Return the listing exactly as it appears, but strip out the images.

Recorded information:

== Segment start ==

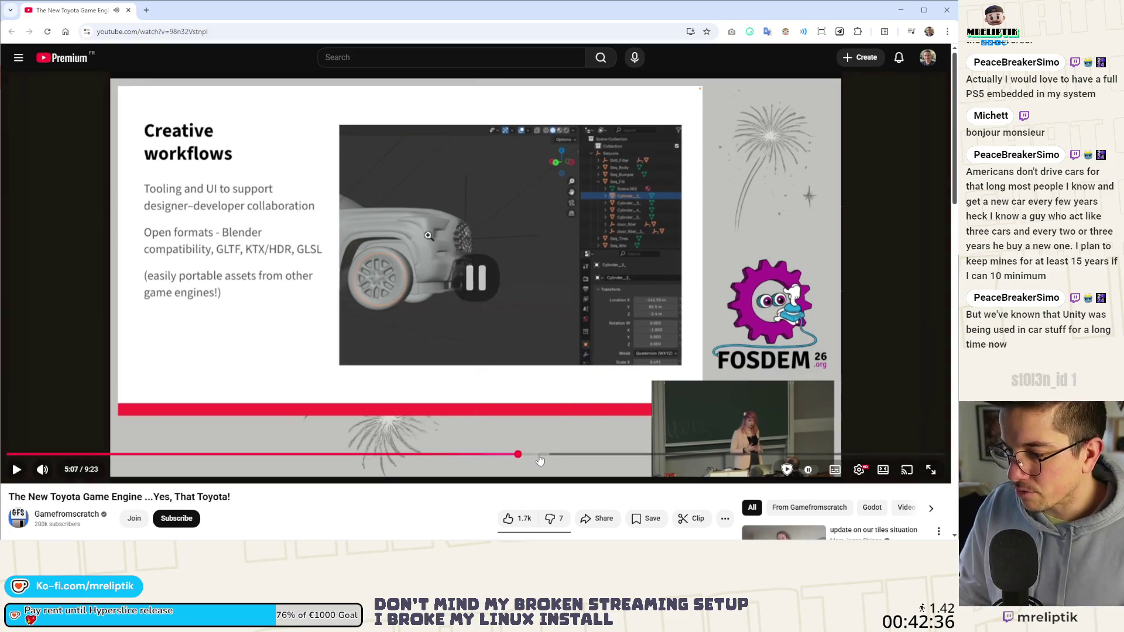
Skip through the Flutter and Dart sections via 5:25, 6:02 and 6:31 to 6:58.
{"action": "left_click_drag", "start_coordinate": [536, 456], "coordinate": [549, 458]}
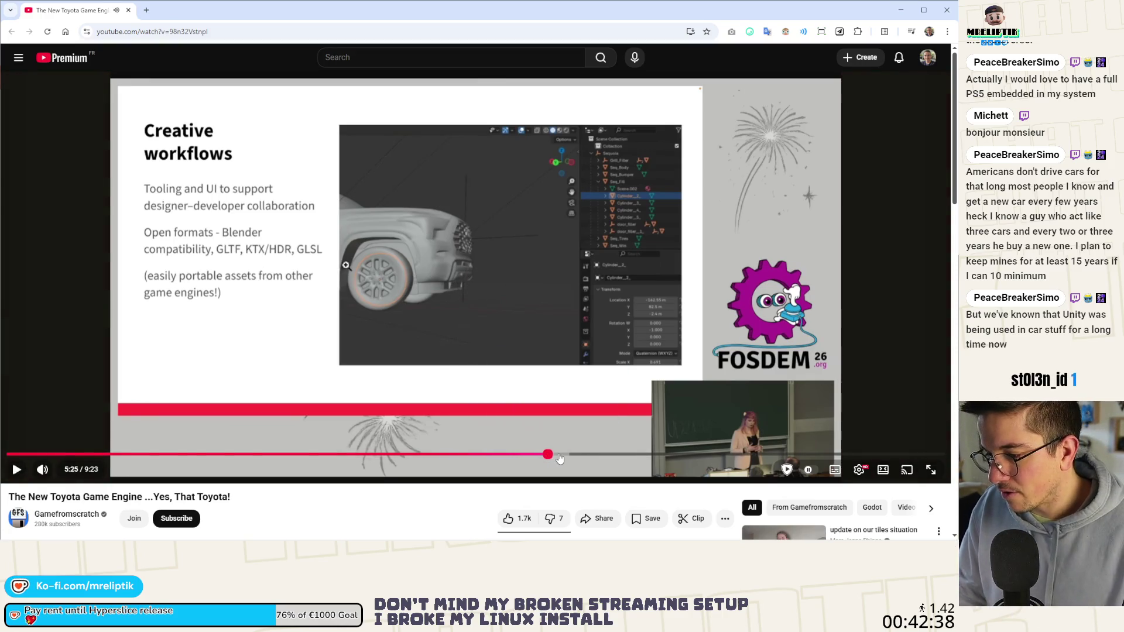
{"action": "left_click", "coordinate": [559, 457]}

== Segment end ==

Output:
Skip through the Flutter and Dart sections via 5:25, 6:02 and 6:31 to 6:58.
{"action": "left_click_drag", "start_coordinate": [536, 456], "coordinate": [549, 458]}
{"action": "left_click", "coordinate": [559, 457]}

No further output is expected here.